The significance of the wrecks became apparent when further research showed that one was a veteran of the 1916 Battle of Jutland, one of the biggest naval battles ever seen. The 100th anniversary of the battle will be commemorated in May and June this year.
“Several German language sources list V44 and V82 as being scrapped in Portsmouth Harbour in the early 1920s” says MAT researcher Stephen Fisher. “Initially it proved hard to find English sources that confirmed these were indeed those two destroyers, but one of the key pieces of evidence is a newspaper report from the Portsmouth Evening News. In September 1922, the paper reported that a local youth had been charged with the theft of engine fittings from one of the ships.”
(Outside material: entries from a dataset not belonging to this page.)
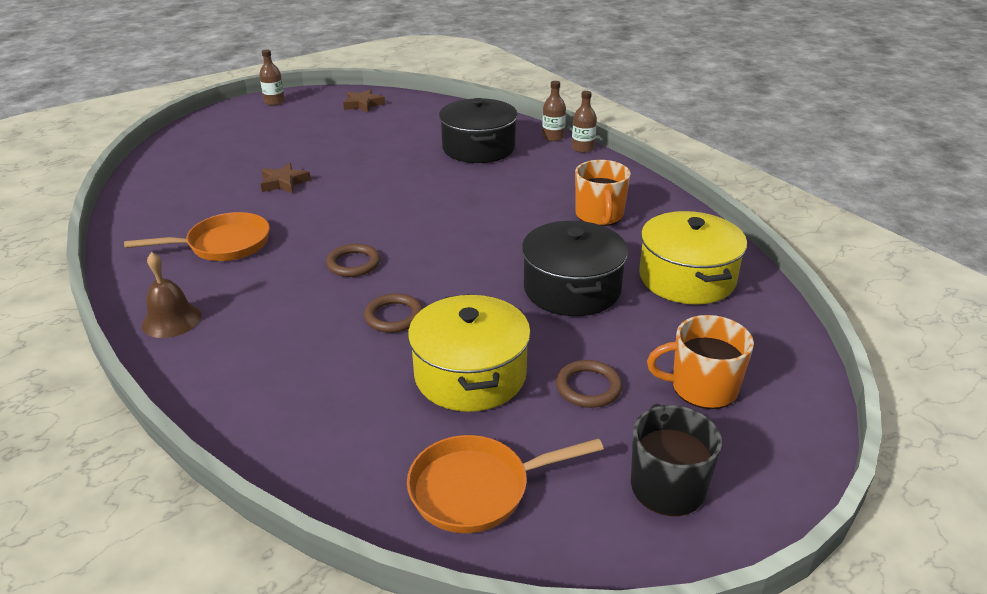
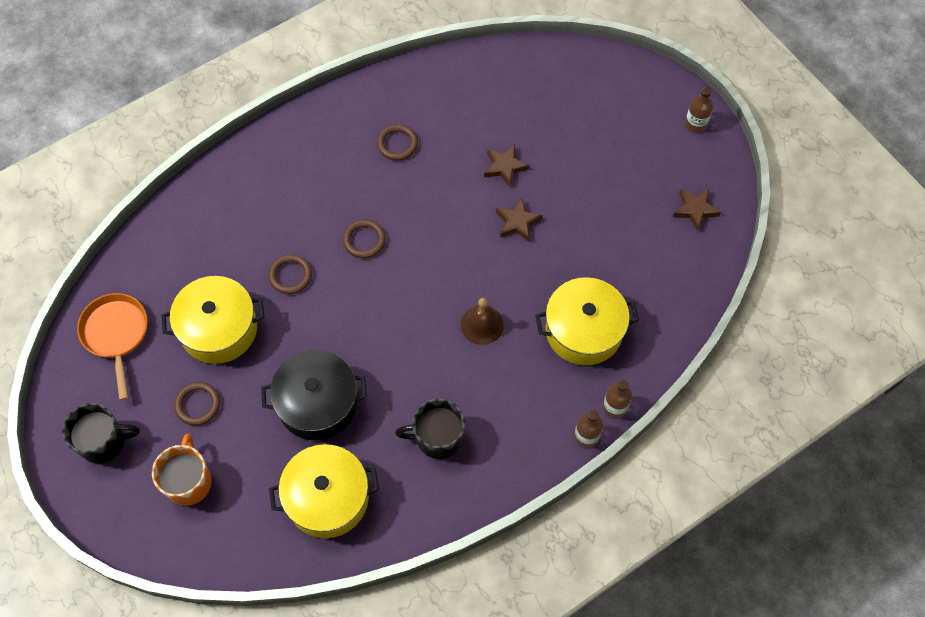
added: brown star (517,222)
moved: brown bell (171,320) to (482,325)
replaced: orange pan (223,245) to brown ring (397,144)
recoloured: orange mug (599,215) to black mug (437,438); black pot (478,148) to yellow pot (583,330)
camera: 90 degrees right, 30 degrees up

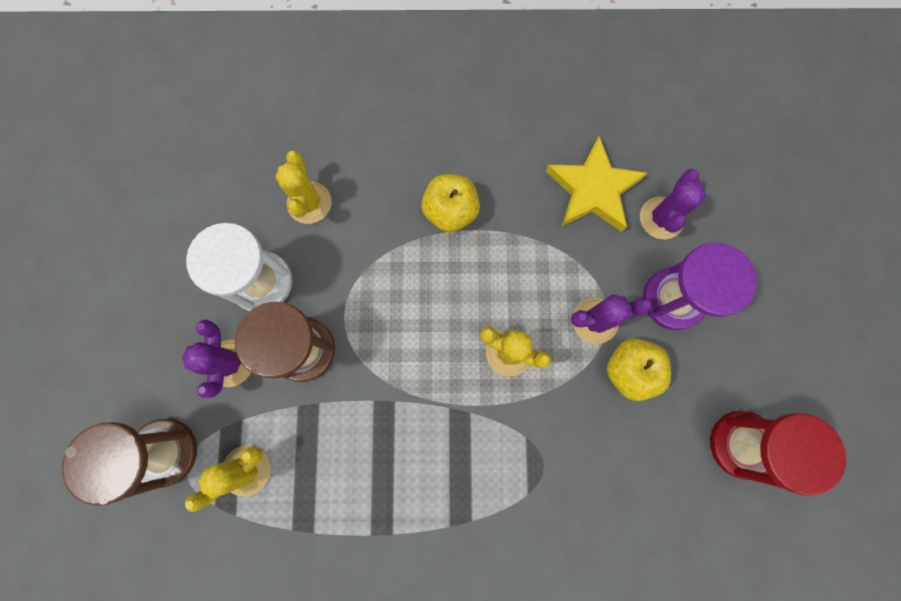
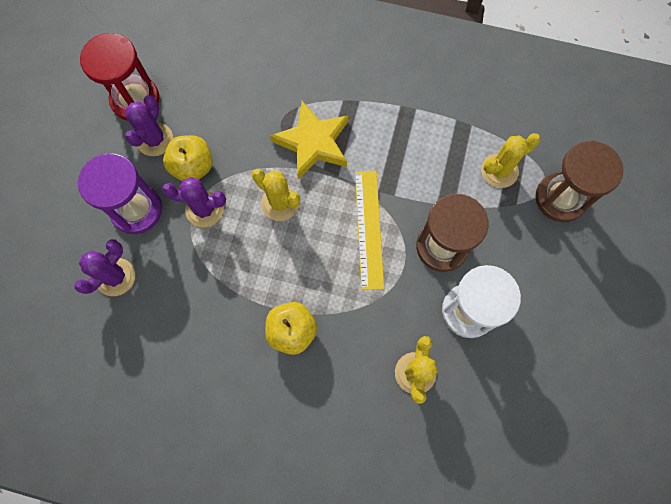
added: yellow ruler (369,228)
moved: purple cactus (230,363) to (155,140); yellow star (593,190) to (313,143)
camera: 165 degrees left, 5 degrees down

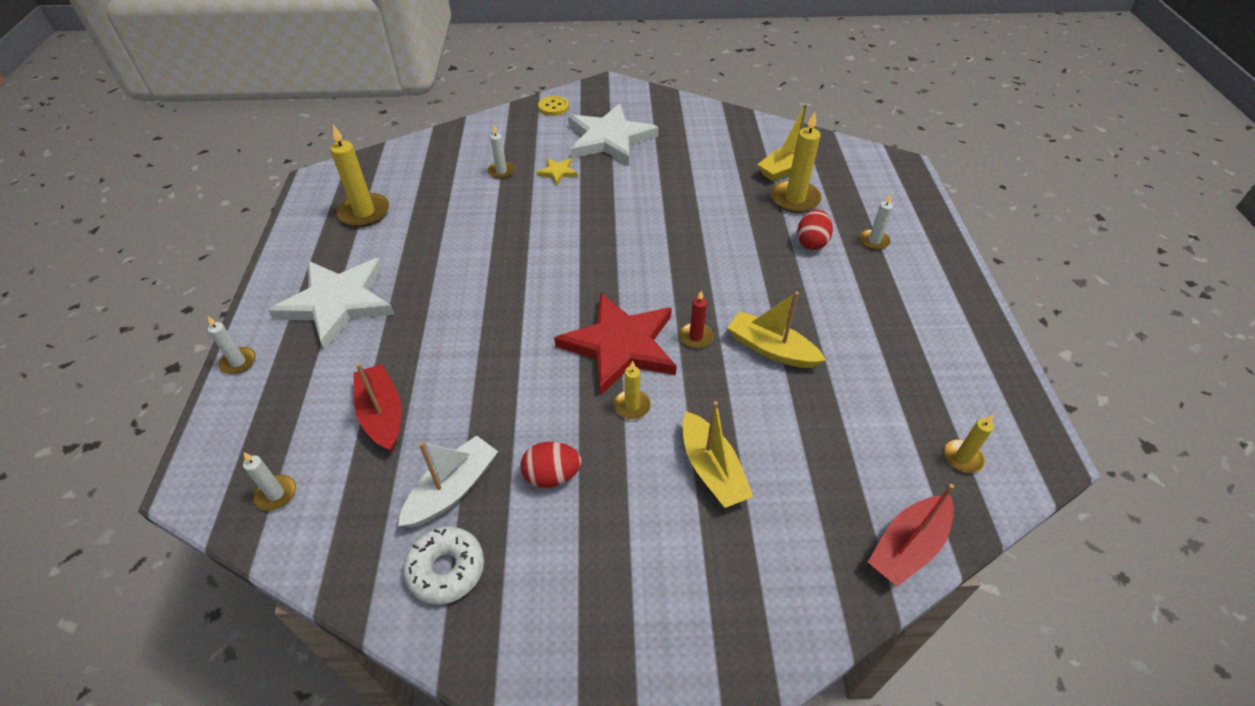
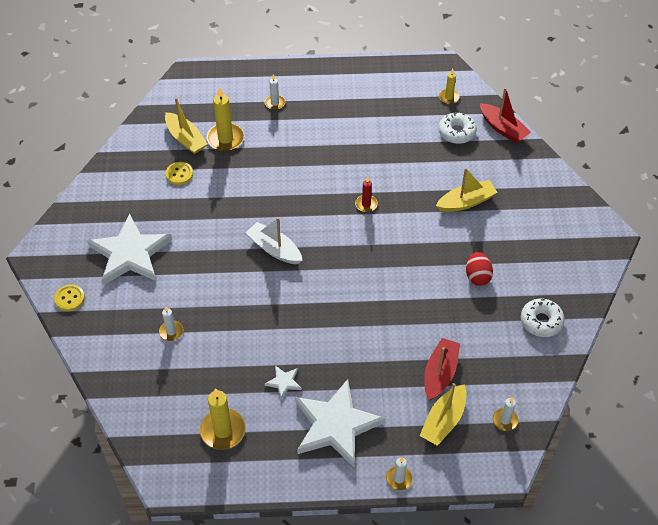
removed: yellow star (557,172); red star (620,345); yellow candle (632,406); red egg (811,242)
added: yellow button (179,174); white star (284,382); white donut (456,132)
moved: white boat (452,489) to (274,249); yellow boat (771,349) to (443,420)
turned: red boat (382,414) = (440,373) 135 degrees clockwise
camera: 90 degrees left, 5 degrees up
The other destroyer was identified through the discovery of a painting by the war artist W.L. Wyllie in the archives of the National Maritime Museum, which showed V82 grounded at Whale Island. Wyllie lived in Portsmouth and often painted ships in the harbour. With clues as to their identity, the team were able to focus their research and positively identify the ships.
Christine Riding, Head of Art and Curator of the Queen’s House at Royal Museums Greenwich commented that she was:
“Thrilled that a painting in our collection has assisted in the identification of this extraordinary WWI wreck. Wyllie was renowned for the power, beauty and above all accuracy of his marine paintings, and he would be proud to know that his work continues to inspire and inform our thinking today.”
The coming centenary of the Battle of Jutland highlights the significance of V44, which took part in one of the crucial phases of the battle. The full weight of the German High Seas Fleet and the Royal Navy’s Grand Fleet clashed on the afternoon of the 31st May 1916, in the largest engagement between battleships in history. After several hours of bitter fighting the German fleet turned away from Admiral John Jellicoe’s fleet and, to cover their escape, Admiral Scheer ordered his destroyers – including V44 – forward to launch torpedoes at the Royal Navy’s warships. Unwilling to risk his battleships, Jellicoe ordered his fleet to turn away and in the gathering darkness they lost touch with the enemy.
Although the battle was ultimately a success for the Royal Navy, for years to come the British public, fully expecting a Trafalgar type victory, considered the apparently inconclusive battle at Jutland a defeat. Historians have long debated what might have happened if Jellico had turned towards the German fleet and whether the war could have ended sooner had the German fleet been destroyed.
Nick Hewitt, Head of Heritage Development at the National Museum of the Royal Navy observes that:
“The Battle of Jutland was the defining moment for the Royal Navy in the First World War. Our blockbuster exhibition 36 Hours: Jutland 1916, The Battle That Won The War opens in Portsmouth on May 12th and it’s amazing to see that literally on our shoreline, we have a survivor of the battle. It’s further evidence that the impact of the battle was experienced nationally. We look forward to working with the Maritime Archaeology Trust to reveal this mystery further.”
The next stage of work will involve the direct archaeological survey of the two ships, a challenging task due to the deep mud surrounding both ships. Both destroyers were extremely similar in design, and archaeology may prove to be the only way to work out which ship is which.
The destroyers are just two of a number of ex-German warships taken by Britain after the war. Many destroyers and U-boats were also scuttled in the Channel in the 1920s and are being investigated by the Maritime Archaeology Trust through the HLF Forgotten Wrecks project.